Allmählich realisieren wir, daß nicht nur Geisteskranke ihre emotionale Persönlichkeit verändern müssen. Um wirklich posthuman zu werden, haben wir alle in den Griff zu kriegen, wie wir auf verschiedene Situationen reagieren.

Max More

Das ideale Rollenmodell, das ihm dazu einfällt, ist Spock, der Vulcan aus der Star-Trek-Serie, ein Muster unbeirrbarer Beherrschtheit. Um sie zu erreichen, meint der extropianische Philosoph, bedürfen wir Allzumenschlichen allerdings der Soft- und Hardware. Neben die gegenwärtigen Möglichkeiten - Hormonbehandlung, Smart Drugs, Mind Machines - werden radikal neue High-Tech-Verfahren zur emotionalen Kontrolle treten. Max Mores Vision, im Grunde eine Geschäftsidee: ein persönlicher Assistent, der seinen Namen verdient, weil er sich um unsere Persönlichkeit verdient macht - ein mood agent, der unsere Stimmungen beobachtet und Korrekturen vorschlägt.

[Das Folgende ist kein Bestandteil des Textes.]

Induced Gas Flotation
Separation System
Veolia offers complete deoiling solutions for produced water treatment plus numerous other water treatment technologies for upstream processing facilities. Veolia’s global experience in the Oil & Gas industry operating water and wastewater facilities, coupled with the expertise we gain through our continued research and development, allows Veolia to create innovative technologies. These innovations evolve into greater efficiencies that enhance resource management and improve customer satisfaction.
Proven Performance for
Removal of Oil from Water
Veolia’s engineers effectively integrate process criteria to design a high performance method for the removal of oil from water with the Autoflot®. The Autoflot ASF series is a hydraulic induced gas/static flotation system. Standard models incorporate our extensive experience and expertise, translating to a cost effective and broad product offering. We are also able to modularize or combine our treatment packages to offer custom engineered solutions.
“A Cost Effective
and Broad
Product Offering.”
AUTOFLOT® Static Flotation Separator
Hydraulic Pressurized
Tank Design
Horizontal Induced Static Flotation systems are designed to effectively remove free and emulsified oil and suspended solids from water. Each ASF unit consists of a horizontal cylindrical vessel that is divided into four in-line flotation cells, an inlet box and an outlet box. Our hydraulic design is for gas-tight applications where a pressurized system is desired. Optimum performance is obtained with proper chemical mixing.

"So ein unauffälliger, weil implantierter elektronischer Begleiter könnte zum Beispiel durch Biosensoren feststellen, wenn wir unter Streß stehen oder im Begriff sind, die Nerven zu verlieren. Und uns dann warnen." "Wie ein Ehepartner", kommentiert ein Zwischenrufer.

"Tja, wie der Tritt unterm Tisch", grinst Max und wirft Natasha Vita More einen kurzen verliebten Blick zu. "Nur daß unsere Partner uns nicht immer so unauffällig warnen können wie solche PDAs, die ja innere Stimmen wären. Außerdem werden wir für die PDAs fertige Software mit gewünschten Verhaltensmodellen kaufen können. Was besonders wichtig wäre, wenn wir unsere Emotionen schnell und effektiv an vollkommen neue, posthumane Verhältnisse anpassen müßten, für die unser gegenwärtiges Selbst noch keine Vorbilder kennt. Lange Weltraumreisen etwa."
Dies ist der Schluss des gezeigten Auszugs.